_REQUIREMENT_
Wherever a line holds the word "contained", copy that line from the data.
##############################
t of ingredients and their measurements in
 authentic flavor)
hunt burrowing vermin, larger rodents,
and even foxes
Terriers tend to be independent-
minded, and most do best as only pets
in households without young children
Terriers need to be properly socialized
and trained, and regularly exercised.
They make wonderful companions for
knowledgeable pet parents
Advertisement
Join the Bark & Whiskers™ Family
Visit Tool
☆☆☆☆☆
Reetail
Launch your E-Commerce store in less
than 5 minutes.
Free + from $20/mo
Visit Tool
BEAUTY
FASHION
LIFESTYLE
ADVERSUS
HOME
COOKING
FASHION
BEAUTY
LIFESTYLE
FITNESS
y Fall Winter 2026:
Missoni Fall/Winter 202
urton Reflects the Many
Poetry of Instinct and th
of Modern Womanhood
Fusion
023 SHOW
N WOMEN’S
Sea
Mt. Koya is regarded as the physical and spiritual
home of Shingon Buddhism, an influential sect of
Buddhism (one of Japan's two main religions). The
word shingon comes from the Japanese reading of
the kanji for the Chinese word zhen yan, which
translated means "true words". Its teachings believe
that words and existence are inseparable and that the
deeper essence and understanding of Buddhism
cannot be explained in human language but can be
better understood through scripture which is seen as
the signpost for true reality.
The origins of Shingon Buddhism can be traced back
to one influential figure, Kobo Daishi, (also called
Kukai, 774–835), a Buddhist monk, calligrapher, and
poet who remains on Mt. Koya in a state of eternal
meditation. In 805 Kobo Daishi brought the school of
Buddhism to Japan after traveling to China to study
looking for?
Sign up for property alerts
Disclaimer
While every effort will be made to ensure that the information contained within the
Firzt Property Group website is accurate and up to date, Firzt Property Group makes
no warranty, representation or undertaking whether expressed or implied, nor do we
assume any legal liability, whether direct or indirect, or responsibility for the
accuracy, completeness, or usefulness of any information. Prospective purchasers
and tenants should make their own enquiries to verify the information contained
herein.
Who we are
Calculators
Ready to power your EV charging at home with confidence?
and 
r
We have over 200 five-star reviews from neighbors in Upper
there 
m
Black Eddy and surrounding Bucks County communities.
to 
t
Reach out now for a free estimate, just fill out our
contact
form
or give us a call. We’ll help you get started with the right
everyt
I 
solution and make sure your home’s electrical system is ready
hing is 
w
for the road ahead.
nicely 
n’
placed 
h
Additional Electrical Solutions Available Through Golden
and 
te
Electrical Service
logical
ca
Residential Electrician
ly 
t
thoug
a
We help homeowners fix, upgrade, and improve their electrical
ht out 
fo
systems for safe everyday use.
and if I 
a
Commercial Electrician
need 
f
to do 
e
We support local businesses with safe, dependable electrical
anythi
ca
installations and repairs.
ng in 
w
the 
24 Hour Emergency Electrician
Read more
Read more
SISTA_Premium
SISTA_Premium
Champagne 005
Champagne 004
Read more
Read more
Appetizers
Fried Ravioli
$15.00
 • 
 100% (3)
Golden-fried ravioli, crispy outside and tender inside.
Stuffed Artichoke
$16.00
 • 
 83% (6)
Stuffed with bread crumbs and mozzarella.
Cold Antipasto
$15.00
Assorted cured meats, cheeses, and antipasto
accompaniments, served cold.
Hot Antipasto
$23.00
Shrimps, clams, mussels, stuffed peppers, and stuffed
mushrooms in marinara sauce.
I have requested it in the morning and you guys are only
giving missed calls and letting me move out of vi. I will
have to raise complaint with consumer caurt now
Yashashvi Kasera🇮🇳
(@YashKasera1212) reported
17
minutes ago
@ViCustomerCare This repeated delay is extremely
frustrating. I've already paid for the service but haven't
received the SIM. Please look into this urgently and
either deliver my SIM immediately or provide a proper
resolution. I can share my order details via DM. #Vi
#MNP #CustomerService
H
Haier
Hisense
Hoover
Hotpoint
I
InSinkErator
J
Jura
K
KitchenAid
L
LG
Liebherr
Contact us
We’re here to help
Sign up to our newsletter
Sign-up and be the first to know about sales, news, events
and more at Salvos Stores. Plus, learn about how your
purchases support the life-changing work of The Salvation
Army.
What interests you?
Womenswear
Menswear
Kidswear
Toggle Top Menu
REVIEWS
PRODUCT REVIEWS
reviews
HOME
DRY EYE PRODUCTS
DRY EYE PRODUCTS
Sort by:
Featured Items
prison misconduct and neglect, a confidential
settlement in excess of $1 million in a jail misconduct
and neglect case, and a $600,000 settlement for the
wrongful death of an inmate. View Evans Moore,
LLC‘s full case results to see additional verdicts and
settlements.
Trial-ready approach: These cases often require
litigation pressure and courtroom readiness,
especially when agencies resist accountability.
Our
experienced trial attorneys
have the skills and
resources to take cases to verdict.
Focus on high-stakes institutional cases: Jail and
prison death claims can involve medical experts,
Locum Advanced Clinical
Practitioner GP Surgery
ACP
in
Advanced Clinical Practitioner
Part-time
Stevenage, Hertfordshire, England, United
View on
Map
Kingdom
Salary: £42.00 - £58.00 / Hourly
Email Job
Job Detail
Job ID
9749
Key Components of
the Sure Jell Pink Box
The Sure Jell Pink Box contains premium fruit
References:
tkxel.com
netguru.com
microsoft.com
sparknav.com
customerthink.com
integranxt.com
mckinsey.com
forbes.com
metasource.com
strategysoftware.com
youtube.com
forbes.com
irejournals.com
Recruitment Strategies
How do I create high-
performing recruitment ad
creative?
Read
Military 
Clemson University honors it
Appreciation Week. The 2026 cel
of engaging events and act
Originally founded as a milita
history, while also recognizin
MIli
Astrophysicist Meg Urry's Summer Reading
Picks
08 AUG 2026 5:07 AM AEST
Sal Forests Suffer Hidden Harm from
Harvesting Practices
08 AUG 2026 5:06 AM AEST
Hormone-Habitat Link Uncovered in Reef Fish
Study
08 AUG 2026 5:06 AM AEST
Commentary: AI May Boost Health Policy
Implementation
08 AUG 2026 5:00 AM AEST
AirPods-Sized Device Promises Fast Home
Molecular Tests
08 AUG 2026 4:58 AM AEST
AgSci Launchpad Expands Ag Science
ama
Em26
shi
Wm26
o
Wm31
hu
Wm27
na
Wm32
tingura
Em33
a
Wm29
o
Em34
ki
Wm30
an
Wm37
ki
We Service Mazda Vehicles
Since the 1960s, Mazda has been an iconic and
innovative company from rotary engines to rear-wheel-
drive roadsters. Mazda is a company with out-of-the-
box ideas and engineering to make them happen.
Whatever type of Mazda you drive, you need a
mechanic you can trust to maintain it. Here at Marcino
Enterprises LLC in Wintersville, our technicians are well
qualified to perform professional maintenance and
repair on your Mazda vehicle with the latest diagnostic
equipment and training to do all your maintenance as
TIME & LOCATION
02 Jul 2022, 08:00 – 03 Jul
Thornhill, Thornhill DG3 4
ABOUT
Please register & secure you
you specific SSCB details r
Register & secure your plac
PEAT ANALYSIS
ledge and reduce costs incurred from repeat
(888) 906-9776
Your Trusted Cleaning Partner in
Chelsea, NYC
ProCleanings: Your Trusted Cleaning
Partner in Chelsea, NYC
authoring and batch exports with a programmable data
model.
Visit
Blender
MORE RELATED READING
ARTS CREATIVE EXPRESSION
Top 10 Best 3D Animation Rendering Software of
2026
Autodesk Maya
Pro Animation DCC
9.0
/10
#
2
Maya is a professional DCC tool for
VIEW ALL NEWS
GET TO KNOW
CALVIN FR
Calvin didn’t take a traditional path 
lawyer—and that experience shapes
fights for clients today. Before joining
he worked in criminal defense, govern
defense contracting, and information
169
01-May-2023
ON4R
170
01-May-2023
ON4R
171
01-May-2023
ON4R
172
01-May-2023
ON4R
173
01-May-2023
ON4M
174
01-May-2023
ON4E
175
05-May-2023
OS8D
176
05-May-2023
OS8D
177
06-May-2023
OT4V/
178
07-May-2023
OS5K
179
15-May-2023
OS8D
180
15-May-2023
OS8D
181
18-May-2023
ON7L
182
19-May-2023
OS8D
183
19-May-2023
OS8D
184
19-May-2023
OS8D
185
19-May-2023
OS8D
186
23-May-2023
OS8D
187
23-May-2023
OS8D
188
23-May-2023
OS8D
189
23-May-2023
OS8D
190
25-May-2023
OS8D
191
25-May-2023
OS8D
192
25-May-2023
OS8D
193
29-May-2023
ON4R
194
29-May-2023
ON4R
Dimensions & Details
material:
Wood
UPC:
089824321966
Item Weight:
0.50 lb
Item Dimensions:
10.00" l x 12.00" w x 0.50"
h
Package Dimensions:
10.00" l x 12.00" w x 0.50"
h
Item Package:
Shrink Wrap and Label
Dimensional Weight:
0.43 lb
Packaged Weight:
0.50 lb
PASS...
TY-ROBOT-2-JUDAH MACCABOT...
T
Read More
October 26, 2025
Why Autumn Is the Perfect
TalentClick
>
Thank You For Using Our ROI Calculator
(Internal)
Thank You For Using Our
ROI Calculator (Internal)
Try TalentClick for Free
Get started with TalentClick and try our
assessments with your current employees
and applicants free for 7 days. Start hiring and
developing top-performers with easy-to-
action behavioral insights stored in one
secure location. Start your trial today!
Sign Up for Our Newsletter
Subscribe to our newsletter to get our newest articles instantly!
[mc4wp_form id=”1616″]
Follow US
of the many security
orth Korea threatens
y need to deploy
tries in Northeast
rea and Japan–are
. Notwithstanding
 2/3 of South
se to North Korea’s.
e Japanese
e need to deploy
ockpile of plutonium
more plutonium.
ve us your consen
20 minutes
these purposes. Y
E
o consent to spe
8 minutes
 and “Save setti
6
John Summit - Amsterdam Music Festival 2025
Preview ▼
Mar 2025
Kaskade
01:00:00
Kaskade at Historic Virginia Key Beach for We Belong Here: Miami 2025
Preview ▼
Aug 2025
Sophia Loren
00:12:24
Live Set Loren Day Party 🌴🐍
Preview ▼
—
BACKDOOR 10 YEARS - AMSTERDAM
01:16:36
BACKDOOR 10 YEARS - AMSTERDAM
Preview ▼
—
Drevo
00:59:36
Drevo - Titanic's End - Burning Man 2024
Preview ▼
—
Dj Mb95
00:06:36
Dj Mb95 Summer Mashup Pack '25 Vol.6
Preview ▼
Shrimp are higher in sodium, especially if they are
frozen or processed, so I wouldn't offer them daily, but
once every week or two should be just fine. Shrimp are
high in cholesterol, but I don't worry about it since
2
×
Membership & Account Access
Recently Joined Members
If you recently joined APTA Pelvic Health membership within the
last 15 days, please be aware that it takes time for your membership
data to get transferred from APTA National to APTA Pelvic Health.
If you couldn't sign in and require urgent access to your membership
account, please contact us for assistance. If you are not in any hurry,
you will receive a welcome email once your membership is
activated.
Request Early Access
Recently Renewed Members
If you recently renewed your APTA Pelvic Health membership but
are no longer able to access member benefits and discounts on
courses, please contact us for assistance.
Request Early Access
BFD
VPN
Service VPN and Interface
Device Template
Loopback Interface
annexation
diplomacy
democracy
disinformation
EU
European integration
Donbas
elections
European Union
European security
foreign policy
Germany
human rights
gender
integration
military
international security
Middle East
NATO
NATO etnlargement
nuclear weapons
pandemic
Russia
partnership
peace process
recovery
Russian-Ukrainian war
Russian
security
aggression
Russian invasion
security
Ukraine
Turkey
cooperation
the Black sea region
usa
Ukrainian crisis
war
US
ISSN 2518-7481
##############################
_PROBLEM SOLUTION_
While every effort will be made to ensure that the information contained within the
and tenants should make their own enquiries to verify the information contained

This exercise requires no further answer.